Rottura e cottura della cagliata

Una volta coagulato il latte, la cagliata va rotta, cioè sminuzzata, con l’utilizzo di appositi strumenti, lo spino o la lira, oppure ancora, nei moderni caseifici, attraverso appositi macchinari.

La rottura della cagliata serve a facilitare ulteriormente lo spurgo del siero (o latticello) dalla massa solida.

Ed ecco allora che per ottenere formaggi a pasta molle, a pasta semidura o a pasta dura, la cagliata viene sminuzzata nelle dimensioni rispettivamente di una noce, di un fagiolo o di un chicco di riso.

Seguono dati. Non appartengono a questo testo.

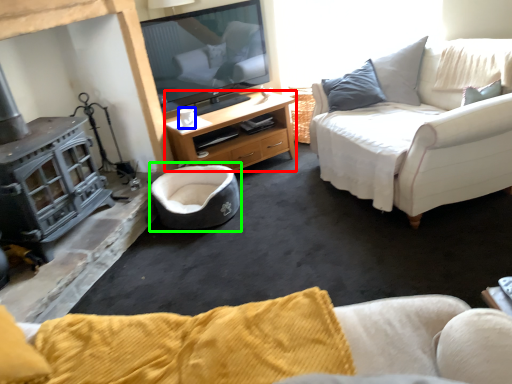
Question: Which object is positioned closest to desk (highlighted by a red box)? Select from coffee cup (highlighted by a blue box) and bean bag chair (highlighted by a green box).

Choices:
 (A) coffee cup
 (B) bean bag chair

Answer: (B)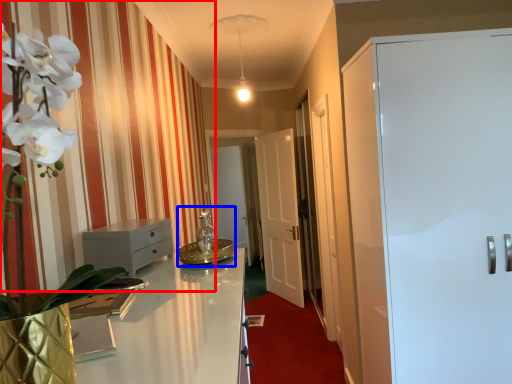
Question: Which of the following is the closest to the observer, curtain (highlighted by a red box) or sink (highlighted by a blue box)?

Choices:
 (A) curtain
 (B) sink

Answer: (A)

A seconda poi del formaggio che si vuol ottenere, la cagliata potrà essere più o meno sottoposta al calore e cioè cotta, risultando così cruda, semicotta o cotta.

Al termine di queste fasi, la cagliata viene raccolta e messa in forma entro apposite fascere, pressata e sgocciolata (e anche in questo caso, a seconda del grado di pressatura o sgrondo, si otterranno formaggi diversi, con pasta più o meno compatta).

Esistono poi i formaggi a pasta filata (mozzarella, provolone).

In questo caso la cagliata riposa per qualche ora nel siero, raggiungendo un grado di elasticità adeguato a essere tirata in lunghe matasse che vengono poi lavorate in acqua bollente fino a ottenere la forma desiderata.

I due tipi di coagulazione combinati ai fattori di rottura, sgocciolatura, biologico o meccanico, danno luogo a tutti i tipi di formaggio.

In generale si può affermare, sintetizzando, che con la prevalenza della fermentazione biologica (lattica) si potranno confezionare formati sempre più piccoli di formaggi freschi, mentre aumentando sempre più l’azione dei fattori meccanici di sminuzzamento, riscaldamento, cottura e compressione, si produrranno formati sempre più grandi e paste sempre più dure.